Pertanyaannya sederhana “Apakah Lampung benar-benar menjadi provinsi dengan tingkat partisipasi sosial paling aktif di Indonesia, atau justru menjadi ladang subur bagi ormas fiktif dan ganda?”
Sejumlah pengamat sipil menilai lonjakan data ini tak bisa diterima mentah-mentah. Tanpa basis verifikasi yang jelas, angka tersebut justru menunjukkan kegagalan pemerintah daerah dalam mengontrol ekosistem organisasi masyarakat.
Wakil Gubernur Lampung Jihan Nurlela, yang hadir dalam rapat tersebut, mengakui pertumbuhan ormas sebagai bagian dari dinamika demokrasi. Namun, ia juga memberi peringatan keras.
“Perkembangan ormas di Lampung sangat pesat, tapi jangan sampai justru menggeser fokus pembangunan dan mengganggu stabilitas daerah,” katanya.
Pernyataan itu mengisyaratkan kegelisahan tersirat, kebebasan berorganisasi yang tidak dikawal dengan baik bisa berubah menjadi kekacauan sosial, terutama jika sebagian ormas berdiri tanpa orientasi publik yang jelas, atau bahkan berafiliasi pada kepentingan politik sesaat.

Dirjen Politik dan Pemerintahan Umum Kemendagri, Bahtiar Baharuddin, mengingatkan bahwa kebebasan berorganisasi tidak boleh dibiarkan tanpa kendali.
“Presiden sudah tegas. Kebebasan boleh, tapi bukan tanpa batas. Tertibkan yang salah, jangan biarkan berlarut,” ujar Bahtiar.
Namun di lapangan, suara publik berkata lain, pemerintah daerah tampak lebih sibuk menertibkan kritik daripada menertibkan data.
Banyak ormas diduga tidak aktif, tidak memiliki kegiatan sosial, bahkan tidak terdaftar secara resmi di lapangan, meski secara administratif tercatat sebagai penerima hibah atau program pembinaan.
Junaidi Farhan menegaskan, satu-satunya jalan untuk memulihkan kepercayaan publik adalah dengan audit menyeluruh terhadap database ormas di Lampung.
“Buka datanya ke publik. Tampilkan daftar ormas yang benar-benar ada, punya kegiatan, punya alamat. Kalau pemerintah yakin datanya benar, kenapa takut transparan?” tegasnya.

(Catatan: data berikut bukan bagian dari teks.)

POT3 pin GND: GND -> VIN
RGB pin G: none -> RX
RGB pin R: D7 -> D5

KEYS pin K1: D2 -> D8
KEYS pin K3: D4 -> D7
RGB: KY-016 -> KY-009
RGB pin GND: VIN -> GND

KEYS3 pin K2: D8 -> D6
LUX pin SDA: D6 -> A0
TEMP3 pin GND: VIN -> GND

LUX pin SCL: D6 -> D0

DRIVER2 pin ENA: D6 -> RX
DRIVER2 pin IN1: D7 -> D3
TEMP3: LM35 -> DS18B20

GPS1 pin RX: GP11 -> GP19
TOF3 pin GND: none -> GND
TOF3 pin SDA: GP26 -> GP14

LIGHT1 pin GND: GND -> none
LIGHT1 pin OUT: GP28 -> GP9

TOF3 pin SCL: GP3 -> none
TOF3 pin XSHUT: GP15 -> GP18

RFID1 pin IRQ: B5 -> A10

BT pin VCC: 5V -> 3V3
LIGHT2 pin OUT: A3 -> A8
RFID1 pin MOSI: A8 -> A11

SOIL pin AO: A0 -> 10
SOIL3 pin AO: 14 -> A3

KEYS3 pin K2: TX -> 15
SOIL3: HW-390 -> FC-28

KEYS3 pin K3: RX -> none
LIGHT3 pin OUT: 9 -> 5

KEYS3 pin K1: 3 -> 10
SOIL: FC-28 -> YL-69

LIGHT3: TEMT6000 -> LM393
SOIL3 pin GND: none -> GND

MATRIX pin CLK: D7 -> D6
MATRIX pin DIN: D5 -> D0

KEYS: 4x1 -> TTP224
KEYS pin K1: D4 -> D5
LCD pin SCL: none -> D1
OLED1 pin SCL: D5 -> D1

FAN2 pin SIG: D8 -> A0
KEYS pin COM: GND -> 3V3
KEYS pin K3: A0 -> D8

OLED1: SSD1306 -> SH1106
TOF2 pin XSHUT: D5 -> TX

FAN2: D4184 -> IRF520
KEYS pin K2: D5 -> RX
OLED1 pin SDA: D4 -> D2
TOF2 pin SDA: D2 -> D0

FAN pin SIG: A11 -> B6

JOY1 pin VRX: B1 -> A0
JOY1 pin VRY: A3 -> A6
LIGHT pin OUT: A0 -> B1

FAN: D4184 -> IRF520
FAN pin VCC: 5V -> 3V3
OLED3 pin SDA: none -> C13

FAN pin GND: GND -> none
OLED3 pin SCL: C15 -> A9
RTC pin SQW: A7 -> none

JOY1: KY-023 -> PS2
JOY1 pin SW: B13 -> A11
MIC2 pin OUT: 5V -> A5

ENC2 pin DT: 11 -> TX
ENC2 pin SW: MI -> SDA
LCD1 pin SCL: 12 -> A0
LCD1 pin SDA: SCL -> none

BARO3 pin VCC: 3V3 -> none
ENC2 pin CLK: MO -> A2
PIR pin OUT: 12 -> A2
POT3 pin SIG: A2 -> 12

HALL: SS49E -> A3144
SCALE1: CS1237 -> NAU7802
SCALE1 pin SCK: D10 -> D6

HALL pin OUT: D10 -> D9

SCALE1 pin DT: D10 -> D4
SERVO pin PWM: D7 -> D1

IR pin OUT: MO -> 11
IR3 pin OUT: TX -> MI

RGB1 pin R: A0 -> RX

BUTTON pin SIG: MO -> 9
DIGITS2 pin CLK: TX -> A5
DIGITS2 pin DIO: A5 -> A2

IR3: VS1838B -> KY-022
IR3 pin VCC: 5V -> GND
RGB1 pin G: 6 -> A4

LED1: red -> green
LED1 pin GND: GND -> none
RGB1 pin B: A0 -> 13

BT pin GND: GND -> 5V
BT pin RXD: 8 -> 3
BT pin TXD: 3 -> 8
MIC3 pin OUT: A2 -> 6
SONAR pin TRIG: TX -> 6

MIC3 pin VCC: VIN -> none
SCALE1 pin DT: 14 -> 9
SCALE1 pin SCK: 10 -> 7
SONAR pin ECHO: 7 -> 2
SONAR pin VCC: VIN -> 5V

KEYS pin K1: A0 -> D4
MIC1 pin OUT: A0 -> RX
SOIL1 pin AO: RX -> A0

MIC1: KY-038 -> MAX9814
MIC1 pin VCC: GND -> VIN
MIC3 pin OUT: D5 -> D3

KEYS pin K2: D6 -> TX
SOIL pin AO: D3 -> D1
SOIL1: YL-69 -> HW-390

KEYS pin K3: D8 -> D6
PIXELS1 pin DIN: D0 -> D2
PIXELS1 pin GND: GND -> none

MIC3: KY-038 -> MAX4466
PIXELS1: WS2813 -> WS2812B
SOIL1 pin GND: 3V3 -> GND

Ia menilai, data yang tidak jelas justru menjadi bom waktu bagi kepercayaan publik.
“Ketika data dimanipulasi, kebijakan jadi salah arah, dan yang dirugikan rakyat juga,” ujarnya.
Lonjakan ormas di Lampung kini bukan lagi sekadar soal angka, melainkan cermin dari kondisi tata kelola pemerintahan daerah yang rentan manipulasi. Apakah pemerintah akan memilih jalan transparansi dan pembenahan data, atau terus berlindung di balik statistik yang menggembung tanpa isi? Jika benar ada 10.336 ormas di Lampung, maka pertanyaan yang lebih tajam harus diajukan “Berapa yang nyata, berapa yang sekadar nama di atas kertas?”